Salazar Jose H, Goldstein Seth D, Yang Jingyan, Gause Colin, Swarup Abhishek, Hsiung Grace E, Rangel Shawn J, Goldin Adam B, Abdullah Fizan
*Department of Surgery, University of Maryland Medical Center, Baltimore, MD†Department of Surgery, Johns Hopkins School of Medicine, Baltimore, MD‡Department of Epidemiology, Mailman School of Public Health, Columbia University, New York, NY§Department of Surgery, Northwestern University, Feinberg School of Medicine, Chicago, IL¶Kasturba Medical College, Manipal, Karnataka, India||Department of Surgery, Children's Hospital Boston, Boston, MA#Department of Surgery, Seattle Children's Hospital, Seattle, WA**Division of Pediatric Surgery, Ann and Robert H. Lurie Children's Hospital of Chicago, Chicago, IL.
Ann Surg. 2016 Jun;263(6):1062-6. doi: 10.1097/SLA.0000000000001666.
This study aims to characterize the delivery of pediatric surgical care based on hospital volume stratified by disease severity, geography, and specialty. Longitudinal regionalization over the 10-year study period is noted and further explored.
The Kids' Inpatient Database (KID) was queried from 2000 to 2009 for patients <18 years undergoing noncardiac surgery. Hospitals nationwide were grouped into commutable regions and identified as high-volume centers (HVCs) if they had more than 1000 weighted procedures per year. Regions that had at least one HVC and one or more additional lower volume center were included for analysis.
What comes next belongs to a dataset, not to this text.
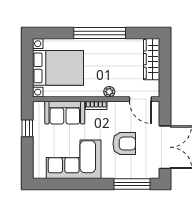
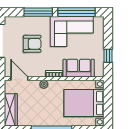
armchair: (124, 144) -> (32, 44), turned 180
window: (68, 184) -> (76, 12), added
window: (132, 184) -> (38, 12), moved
Low-risk, high-risk neonatal, and surgical subspecialties were analyzed separately.
A total of 385,242 weighted pediatric surgical admissions in 33 geographical regions and 224 hospitals were analyzed. Overall, HVCs comprised 33 (14.7%) hospitals, medium-volume center (MVC) 33 (14.7%), and low-volume center (LVC) 158 (70.5%). The four low-risk procedures analyzed were increasingly regionalized: appendectomy (52% in HVCs in 2000 to 60% in 2009, P < 0.001), fracture reduction (63% to 68%, P < 0.001), cholecystectomy (54% to 63%, P < 0.001), and pyloromyotomy (65% to 85%, P < 0.001). Neonatal surgery showed significant regionalization trends for tracheoesophageal fistula (66% to 87%, P < 0.001) and gastroschisis (76% to 89%, P < 0.001).
This is the first large-scale, multi-region analysis to demonstrate that pediatric surgical care has transitioned to HVCs over a recent decade, particularly for low-risk patients. It is important for practitioners and policymakers alike to understand such volume trends in order to ensure hospital capacity while maintaining an optimal quality of care.
本研究旨在根据疾病严重程度、地理位置和专科对医院规模进行分层,以描述小儿外科护理的提供情况。记录并进一步探讨了10年研究期间的纵向区域化情况。
查询2000年至2009年儿童住院数据库(KID)中18岁以下接受非心脏手术的患者。全国的医院被分组为可通勤区域,如果每年有超过1000例加权手术,则被确定为高容量中心(HVC)。至少有一个HVC和一个或多个其他低容量中心的区域被纳入分析。低风险、高风险新生儿和外科亚专科分别进行分析。
共分析了33个地理区域和224家医院的385,242例加权小儿外科入院病例。总体而言,HVC包括33家(14.7%)医院,中等容量中心(MVC)33家(14.7%),低容量中心(LVC)158家(70.5%)。分析的四种低风险手术的区域化程度越来越高:阑尾切除术(2000年HVC中为52%,2009年为60%,P<0.001)、骨折复位术(63%至68%,P<0.001)、胆囊切除术(54%至63%,P<0.001)和幽门肌切开术(65%至85%,P<0.001)。新生儿手术在气管食管瘘(66%至87%,P<0.001)和腹裂(76%至89%,P<0.001)方面显示出显著的区域化趋势。
这是首次大规模、多区域分析,表明小儿外科护理在最近十年已转向HVC,特别是对于低风险患者。从业者和政策制定者了解此类规模趋势非常重要,以便在保持最佳护理质量的同时确保医院容量。